Nelle argomentazioni della pronuncia in commento si legge che la formulazione letterale della norma e la ratio dell’incriminazione consentono alla fattispecie delittuosa di atteggiarsi come strumento di tutela concernente tutte le tipologie di tributi erariali e locali cui si riferisce l’art. 17 del DLgs. 241/1997. Pertanto, il delitto di indebita compensazione appresta tutela all’interesse al versamento di determinati tributi, pregiudicato dalla violazione della procedura di compensazione e, quindi, anticipa il momento di rilevanza penale alla mera violazione di detta procedura.

Va altresì ricordato che il reato in questione, originariamente, non contemplava differenze tra indebite compensazioni effettuate mediante crediti non spettanti o attraverso crediti inesistenti; distinzione introdotta dalla riforma del DLgs. 158/2015, che oltre a differenziare, sul piano sanzionatorio, le compensazioni eseguite mediante crediti non spettanti da quelle realizzate attraverso l’utilizzo di crediti inesistenti (punite più severamente), ha introdotto una soglia di rilevanza penale espressa, pari, per entrambe le ipotesi, a 50.000 euro annui.

Su questa soglia di punibilità si sofferma la pronuncia in esame, ritenendo che la stessa vada riferita all’ammontare dei crediti non spettanti utilizzati per le compensazioni indebite, con la conseguenza che, per accertare il superamento della soglia, occorre procedere alla somma algebrica degli importi dei crediti inesistenti o non spettanti portati in compensazione.

Come evidenziato dalla Corte Costituzionale nella sentenza n. 35/2018, il delitto di indebita compensazione presenta un evidente tratto differenziale rispetto agli altri delitti in materia di omesso versamento delle imposte: la condotta esprime, infatti, una componente decettiva o di frode e il disvalore dell’azione consiste nella redazione di un “documento ideologicamente falso”, mediante l’abusivo utilizzo dell’istituto della compensazione in materia tributaria disciplinato dall’art. 17 del DLgs. 241/97.

Ne consegue che la soglia di rilevanza penale, come modificata dal DLgs. 158/2015, non va riferita alle imposte sui redditi o sul valore aggiunto non versate per effetto della indebita compensazione, bensì all’ammontare dei crediti non spettanti o inesistenti indebitamente utilizzati in compensazione, come si ricava dalla ratio e dallo scopo della fattispecie, sopra delineate.

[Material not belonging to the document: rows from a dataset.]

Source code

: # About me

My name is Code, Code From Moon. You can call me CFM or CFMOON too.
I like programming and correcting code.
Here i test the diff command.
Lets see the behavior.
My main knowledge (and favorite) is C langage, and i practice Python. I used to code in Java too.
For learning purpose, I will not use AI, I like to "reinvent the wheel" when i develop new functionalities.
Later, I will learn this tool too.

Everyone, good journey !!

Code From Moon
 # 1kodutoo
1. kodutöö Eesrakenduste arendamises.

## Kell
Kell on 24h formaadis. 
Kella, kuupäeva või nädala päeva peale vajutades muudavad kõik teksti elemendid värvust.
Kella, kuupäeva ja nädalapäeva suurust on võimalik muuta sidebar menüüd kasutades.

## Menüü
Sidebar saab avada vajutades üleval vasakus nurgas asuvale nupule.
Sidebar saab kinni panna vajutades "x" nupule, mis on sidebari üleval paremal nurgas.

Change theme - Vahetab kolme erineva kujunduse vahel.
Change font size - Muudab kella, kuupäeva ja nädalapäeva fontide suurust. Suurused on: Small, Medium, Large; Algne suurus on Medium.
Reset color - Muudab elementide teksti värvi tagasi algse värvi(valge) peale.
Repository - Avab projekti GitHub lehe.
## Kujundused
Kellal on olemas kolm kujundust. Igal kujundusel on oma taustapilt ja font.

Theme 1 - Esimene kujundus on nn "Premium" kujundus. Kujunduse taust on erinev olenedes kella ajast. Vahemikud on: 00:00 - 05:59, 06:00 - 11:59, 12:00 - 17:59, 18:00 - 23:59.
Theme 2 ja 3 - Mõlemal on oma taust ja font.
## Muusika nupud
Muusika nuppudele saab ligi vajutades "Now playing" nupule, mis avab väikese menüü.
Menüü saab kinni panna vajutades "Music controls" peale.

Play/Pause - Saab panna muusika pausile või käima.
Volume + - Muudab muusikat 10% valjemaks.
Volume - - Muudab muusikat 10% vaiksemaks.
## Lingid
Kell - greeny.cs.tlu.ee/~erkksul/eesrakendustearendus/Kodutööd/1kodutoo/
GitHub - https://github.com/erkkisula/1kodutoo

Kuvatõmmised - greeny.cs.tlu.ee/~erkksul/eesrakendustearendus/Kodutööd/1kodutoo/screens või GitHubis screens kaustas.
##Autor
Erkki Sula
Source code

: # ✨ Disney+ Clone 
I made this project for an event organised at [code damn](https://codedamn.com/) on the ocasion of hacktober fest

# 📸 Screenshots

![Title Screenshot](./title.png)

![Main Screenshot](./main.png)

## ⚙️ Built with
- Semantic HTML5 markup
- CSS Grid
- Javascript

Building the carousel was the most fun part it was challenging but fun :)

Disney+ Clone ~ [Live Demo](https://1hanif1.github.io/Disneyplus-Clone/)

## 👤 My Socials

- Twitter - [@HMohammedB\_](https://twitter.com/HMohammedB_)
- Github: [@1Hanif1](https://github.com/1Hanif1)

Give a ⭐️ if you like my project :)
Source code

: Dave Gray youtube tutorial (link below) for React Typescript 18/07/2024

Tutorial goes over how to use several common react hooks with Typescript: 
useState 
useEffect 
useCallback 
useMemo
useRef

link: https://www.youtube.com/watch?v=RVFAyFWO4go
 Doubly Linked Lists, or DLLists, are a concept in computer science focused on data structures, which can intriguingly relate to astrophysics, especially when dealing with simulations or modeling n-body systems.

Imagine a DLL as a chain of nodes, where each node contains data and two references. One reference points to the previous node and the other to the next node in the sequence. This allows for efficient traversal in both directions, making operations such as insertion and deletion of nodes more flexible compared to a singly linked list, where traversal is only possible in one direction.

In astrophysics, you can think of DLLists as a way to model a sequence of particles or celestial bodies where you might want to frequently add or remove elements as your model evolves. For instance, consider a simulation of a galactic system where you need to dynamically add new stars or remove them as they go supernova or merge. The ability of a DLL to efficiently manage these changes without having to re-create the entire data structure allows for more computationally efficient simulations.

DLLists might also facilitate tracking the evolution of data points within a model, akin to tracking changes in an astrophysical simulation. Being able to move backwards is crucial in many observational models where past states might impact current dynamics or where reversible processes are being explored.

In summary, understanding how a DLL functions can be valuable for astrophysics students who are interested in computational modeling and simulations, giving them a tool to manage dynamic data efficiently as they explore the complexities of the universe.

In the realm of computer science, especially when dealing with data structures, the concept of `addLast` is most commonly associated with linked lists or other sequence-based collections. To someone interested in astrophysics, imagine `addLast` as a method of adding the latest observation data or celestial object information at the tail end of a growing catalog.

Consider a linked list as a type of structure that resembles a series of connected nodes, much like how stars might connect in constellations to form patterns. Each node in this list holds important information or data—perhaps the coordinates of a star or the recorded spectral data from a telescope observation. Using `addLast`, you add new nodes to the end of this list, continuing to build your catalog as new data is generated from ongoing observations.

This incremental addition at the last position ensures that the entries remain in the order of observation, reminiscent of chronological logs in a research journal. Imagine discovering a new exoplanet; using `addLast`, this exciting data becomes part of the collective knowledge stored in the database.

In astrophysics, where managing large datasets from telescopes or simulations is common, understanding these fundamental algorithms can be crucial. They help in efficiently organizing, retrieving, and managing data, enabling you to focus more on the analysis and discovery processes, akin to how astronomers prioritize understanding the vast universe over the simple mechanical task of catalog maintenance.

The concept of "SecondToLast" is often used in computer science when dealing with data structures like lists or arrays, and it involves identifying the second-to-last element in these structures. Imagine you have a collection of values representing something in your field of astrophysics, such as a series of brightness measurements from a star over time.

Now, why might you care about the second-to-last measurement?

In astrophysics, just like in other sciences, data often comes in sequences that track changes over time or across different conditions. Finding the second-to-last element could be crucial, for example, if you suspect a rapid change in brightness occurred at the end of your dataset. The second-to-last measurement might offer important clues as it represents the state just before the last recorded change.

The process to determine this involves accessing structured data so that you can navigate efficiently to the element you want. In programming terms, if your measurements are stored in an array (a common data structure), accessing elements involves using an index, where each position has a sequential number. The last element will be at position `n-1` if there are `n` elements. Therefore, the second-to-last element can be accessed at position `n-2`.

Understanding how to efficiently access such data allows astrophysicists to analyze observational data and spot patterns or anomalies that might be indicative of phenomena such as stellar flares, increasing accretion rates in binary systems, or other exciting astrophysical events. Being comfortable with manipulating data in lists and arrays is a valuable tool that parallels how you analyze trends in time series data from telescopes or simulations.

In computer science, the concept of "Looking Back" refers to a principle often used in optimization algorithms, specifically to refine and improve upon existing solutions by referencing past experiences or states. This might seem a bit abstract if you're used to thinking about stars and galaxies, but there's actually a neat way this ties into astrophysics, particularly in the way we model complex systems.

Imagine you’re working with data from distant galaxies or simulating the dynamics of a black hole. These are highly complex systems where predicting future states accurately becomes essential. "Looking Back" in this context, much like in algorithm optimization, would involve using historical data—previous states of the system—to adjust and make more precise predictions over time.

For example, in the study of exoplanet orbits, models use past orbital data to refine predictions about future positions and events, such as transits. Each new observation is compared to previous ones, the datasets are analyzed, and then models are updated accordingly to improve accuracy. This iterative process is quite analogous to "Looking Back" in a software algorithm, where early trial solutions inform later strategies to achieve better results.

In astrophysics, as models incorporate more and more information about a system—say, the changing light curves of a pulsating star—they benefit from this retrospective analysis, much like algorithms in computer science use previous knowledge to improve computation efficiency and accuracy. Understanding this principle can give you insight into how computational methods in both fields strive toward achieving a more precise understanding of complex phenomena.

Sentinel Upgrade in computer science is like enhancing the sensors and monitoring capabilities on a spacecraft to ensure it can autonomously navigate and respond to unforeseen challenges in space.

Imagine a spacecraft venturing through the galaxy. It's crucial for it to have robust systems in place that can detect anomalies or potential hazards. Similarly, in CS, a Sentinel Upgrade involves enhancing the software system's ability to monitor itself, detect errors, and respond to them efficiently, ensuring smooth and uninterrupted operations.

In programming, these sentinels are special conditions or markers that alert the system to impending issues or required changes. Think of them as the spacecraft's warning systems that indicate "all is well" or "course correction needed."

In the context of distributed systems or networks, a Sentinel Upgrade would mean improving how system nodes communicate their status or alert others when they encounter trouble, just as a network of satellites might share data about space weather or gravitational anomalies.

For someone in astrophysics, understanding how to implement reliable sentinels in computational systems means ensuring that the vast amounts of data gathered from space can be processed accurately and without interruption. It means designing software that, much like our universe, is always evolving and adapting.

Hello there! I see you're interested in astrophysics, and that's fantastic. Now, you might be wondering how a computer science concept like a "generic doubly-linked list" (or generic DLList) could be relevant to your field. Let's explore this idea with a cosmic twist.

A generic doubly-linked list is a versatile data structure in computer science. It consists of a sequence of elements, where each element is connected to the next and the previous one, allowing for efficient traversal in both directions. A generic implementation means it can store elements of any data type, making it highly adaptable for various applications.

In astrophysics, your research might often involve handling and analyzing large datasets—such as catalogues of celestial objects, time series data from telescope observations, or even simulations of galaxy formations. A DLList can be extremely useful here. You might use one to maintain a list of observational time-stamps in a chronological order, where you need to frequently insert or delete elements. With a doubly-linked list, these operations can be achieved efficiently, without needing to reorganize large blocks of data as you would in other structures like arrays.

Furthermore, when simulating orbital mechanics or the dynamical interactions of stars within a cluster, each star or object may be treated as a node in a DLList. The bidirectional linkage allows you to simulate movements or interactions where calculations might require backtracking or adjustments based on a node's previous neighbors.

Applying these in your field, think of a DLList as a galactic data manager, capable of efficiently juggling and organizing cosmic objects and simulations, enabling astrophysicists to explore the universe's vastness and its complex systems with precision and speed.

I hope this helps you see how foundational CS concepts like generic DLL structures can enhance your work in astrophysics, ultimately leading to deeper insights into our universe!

È, pertanto, la normativa tributaria contenuta nel citato art. 17 che – espressamente richiamato in tutta la sua estensione, senza distinzione tra tipologie di tributi ivi indicati – costituisce la chiave ermeneutica per definire l’ambito di operatività della fattispecie incriminatrice ex art. 10-quater del DLgs. 74/2000.

Tutta questa ampia e accurata ricognizione della disciplina penale sull’indebita compensazione serve ai giudici di legittimità per confermare un decreto di sequestro preventivo, sia in via diretta che per equivalente, nei confronti di un soggetto che opponeva – appunto – il mancato superamento della soglia di punibilità.
Tale sequestro era, infatti, stato ordinato dal Tribunale prendendo in considerazione sia debiti tributari, sia debiti di altra natura, ad esempio contributiva, e calcolando di conseguenza la soglia di rilevanza penale per diversi anni di imposta.